Deux crises bien orchestrées…
Les choses se compliquent quand les romains constatent que les Gaulois les ont bluffé en leur faisant croire qu’ils avaient bu de la potion magique. Tout le village, ainsi qu’Astérix, se retrouve alors en prison sans aucun recours.
Le Domaine des Dieux
C’est la catastrophe quand Sulfurix, battu une première fois par Astérix et Obélix, boit par erreur une potion qui le fait devenir gigantesque. En rage d’avoir échouer à percer le secret de la recette de Panoramix, il entame la destruction du village.

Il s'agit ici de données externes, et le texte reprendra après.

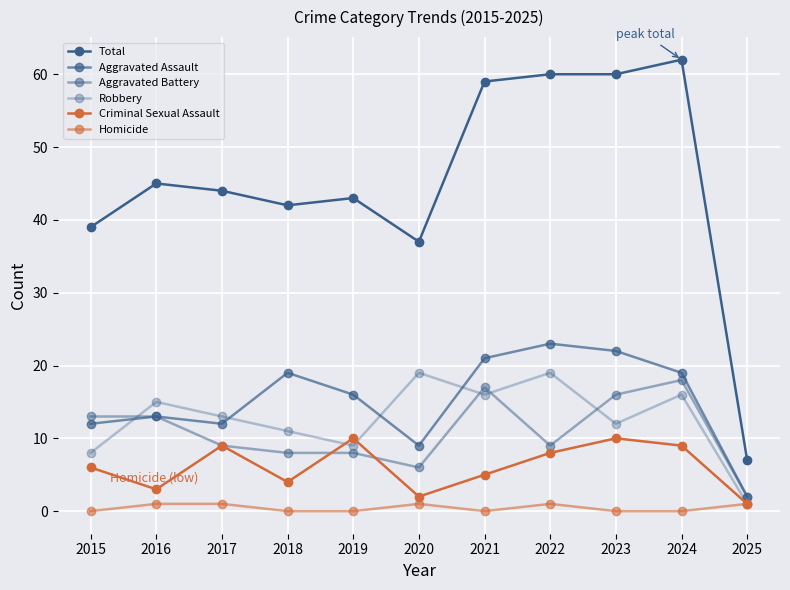

What is the total value across all series at 2025?

14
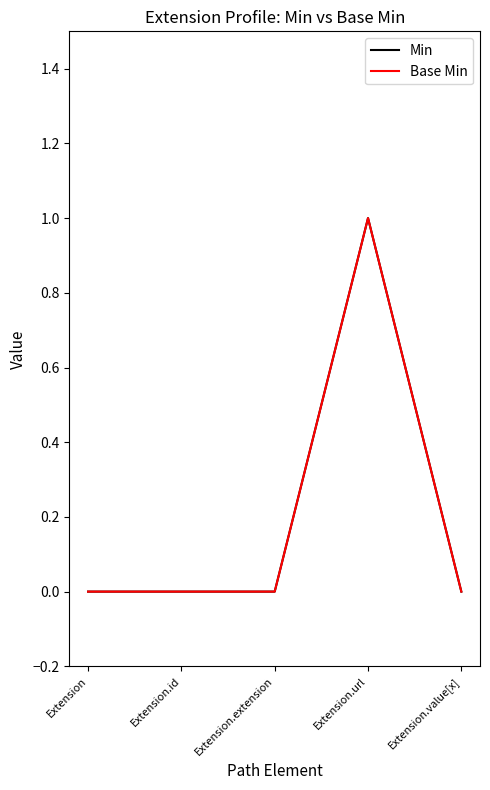

What are all the series names shown in the legend?

Min, Base Min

Le Secret de la Potion Magique
…mais un climax décorrélé
Emus par le courage d’Astérix qui refuse de se soumettre à César, tout le village décide de se battre même sans potion magique, uniquement avec leur bravoure. Avec l’aide d’Obélix, ils finissent par gagner.
Le Domaine des Dieux
Ici, la réponse des scénaristes collent à l’ensemble du récit et à l’esprit de ses héros : on se chamaille, mais on se bat ensemble contre l’opresseur.
Devant le désastre, Panoramix a l’idée d’utiliser son sortilège de réorganisation en utilisant un empilement de romains afin de créer un centaure géant dont Obélix sera le fer de lance. Il terrasse Sulfurix.
Le Secret de la Potion Magique
L’essentielle de la crise est gérée par Panoramix qui arrive bien tardivement. Il n’avait donc finalement aucun souci à se faire sur sa succession puisqu’il est si puissant.
Et c’est ainsi qu’avec les mêmes ingrédients, la potion ne prend pas toujours…
Sauf que j’ai omis de vous dévoiler deux ingrédients importants qui ont fait le succès du Domaine des Dieux, selon moi.
Alexandre Astier et Louis Clichy n’étaient pas les seuls aux manettes.
Outre une intrigue originale propre aux créateurs du petit guerrier gaulois, Albert Uderzo et René Gosciny, deux autres noms sont crédités dans la fiche technique du film :
- Jean-Rémy François : un habitué des séries jeunesses, comme Code Lyoko, Lou !
- Philip Lazebnic : un coscénariste de Mulan et du Prince d’Égypte, entre autre !
Je ne sais absolument rien sur la collaboration de ces auteurs.
Mais il y a fort à parier que leur connaissance profonde de la dramaturgie a grandement contribué à la qualité intrinsèque du premier Astérix.
Et s’il n’existe aucune recette magique pour réaliser un succès, une solide expérience des éléments dramaturgiques permet d’assurer un récit de qualité.